National Egg Co-ordination Committee
- Founder: Banda Vasudev Rao
- Established: May 1982
- Chair: Banda Vasudev Rao
- Slogan: "Sunday ho ya Monday Roz khao Ande" (Sunday or Monday but take egg daily)
- Location: ‹See TfM› India
- Website: www.e2necc.com

= National Egg Coordination Committee =

Association of poultry farmers in India

The National Egg Co-ordination Committee (NECC) is a non-governmental public Charitable Trust established by Dr. B.V. Rao in May 1982 for the welfare of poultry farmers in India. The trust has more than 35,000 members. It publishes daily and monthly average egg prices for various production centers. These prices serve as indicative benchmarks but are not legally binding.

==Objectives==
The NECC's role in the Indian egg industry mainly focuses on egg pricing, with stated objectives including:
- Determining egg prices based on a fair return for farmers, a decent margin for middlemen, and a reasonable cost for customers.
- Monitoring, managing, and regulating the stocks from surplus regions to deficit regions.
- Market intervention through Agrocorpex India Limited.
- Having a network of marketers who utilize multi-level marketing to sell the products.
- Promoting egg trade, egg farms, and egg exports.
- Making technology and information available to increase egg production.

==History==
The Indian poultry industry suffered a series of crises in the early 1980s, due to the sale price dropping below production costs.

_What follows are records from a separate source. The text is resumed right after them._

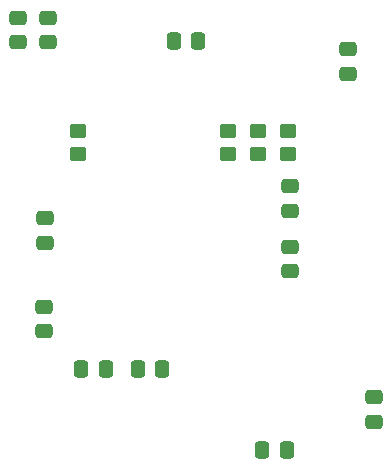
<source format=gbp>
%TF.GenerationSoftware,KiCad,Pcbnew,6.0.9*%
%TF.CreationDate,2022-12-08T19:51:44-08:00*%
%TF.ProjectId,i960SxProcessorMegaShieldFormFactor,69393630-5378-4507-926f-636573736f72,rev?*%
%TF.SameCoordinates,Original*%
%TF.FileFunction,Paste,Bot*%
%TF.FilePolarity,Positive*%
%FSLAX46Y46*%
G04 Gerber Fmt 4.6, Leading zero omitted, Abs format (unit mm)*
G04 Created by KiCad (PCBNEW 6.0.9) date 2022-12-08 19:51:44*
%MOMM*%
%LPD*%
G01*
G04 APERTURE LIST*
G04 Aperture macros list*
%AMRoundRect*
0 Rectangle with rounded corners*
0 $1 Rounding radius*
0 $2 $3 $4 $5 $6 $7 $8 $9 X,Y pos of 4 corners*
0 Add a 4 corners polygon primitive as box body*
4,1,4,$2,$3,$4,$5,$6,$7,$8,$9,$2,$3,0*
0 Add four circle primitives for the rounded corners*
1,1,$1+$1,$2,$3*
1,1,$1+$1,$4,$5*
1,1,$1+$1,$6,$7*
1,1,$1+$1,$8,$9*
0 Add four rect primitives between the rounded corners*
20,1,$1+$1,$2,$3,$4,$5,0*
20,1,$1+$1,$4,$5,$6,$7,0*
20,1,$1+$1,$6,$7,$8,$9,0*
20,1,$1+$1,$8,$9,$2,$3,0*%
G04 Aperture macros list end*
%ADD10RoundRect,0.250000X-0.337500X-0.475000X0.337500X-0.475000X0.337500X0.475000X-0.337500X0.475000X0*%
%ADD11RoundRect,0.250000X-0.475000X0.337500X-0.475000X-0.337500X0.475000X-0.337500X0.475000X0.337500X0*%
%ADD12RoundRect,0.250000X0.475000X-0.337500X0.475000X0.337500X-0.475000X0.337500X-0.475000X-0.337500X0*%
%ADD13RoundRect,0.250000X0.337500X0.475000X-0.337500X0.475000X-0.337500X-0.475000X0.337500X-0.475000X0*%
%ADD14RoundRect,0.250000X-0.450000X0.350000X-0.450000X-0.350000X0.450000X-0.350000X0.450000X0.350000X0*%
%ADD15RoundRect,0.250000X0.450000X-0.350000X0.450000X0.350000X-0.450000X0.350000X-0.450000X-0.350000X0*%
G04 APERTURE END LIST*
D10*
X139373701Y-104983279D03*
X141448701Y-104983279D03*
D11*
X164183061Y-109416759D03*
X164183061Y-107341759D03*
D10*
X156762361Y-111831119D03*
X154687361Y-111831119D03*
D11*
X136245601Y-99678579D03*
X136245601Y-101753579D03*
D12*
X161973261Y-79947679D03*
X161973261Y-77872679D03*
D10*
X144148901Y-104932479D03*
X146223901Y-104932479D03*
D11*
X134015481Y-75218379D03*
X134015481Y-77293379D03*
D13*
X149302381Y-77147419D03*
X147227381Y-77147419D03*
D12*
X157073601Y-91542779D03*
X157073601Y-89467779D03*
D14*
X139113261Y-86788499D03*
X139113261Y-84788499D03*
D12*
X136296401Y-94285979D03*
X136296401Y-92210979D03*
D11*
X136583421Y-77293379D03*
X136583421Y-75218379D03*
D15*
X151815801Y-86788499D03*
X151815801Y-84788499D03*
X154350721Y-86788499D03*
X154350721Y-84788499D03*
X156867861Y-86788499D03*
X156867861Y-84788499D03*
D11*
X157073601Y-94598579D03*
X157073601Y-96673579D03*
M02*

</source>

Many poultry farmers shut down operations due to heavy financial losses. A group of farmers traveled across the country organizing over 300 meetings with groups, individuals, and traders with the objective of uniting poultry farmers from all over India. In May 1982, the NECC was formally registered as a trust under the Indian Societies Registration Act and, on 14 May 1982, the NECC started setting egg prices.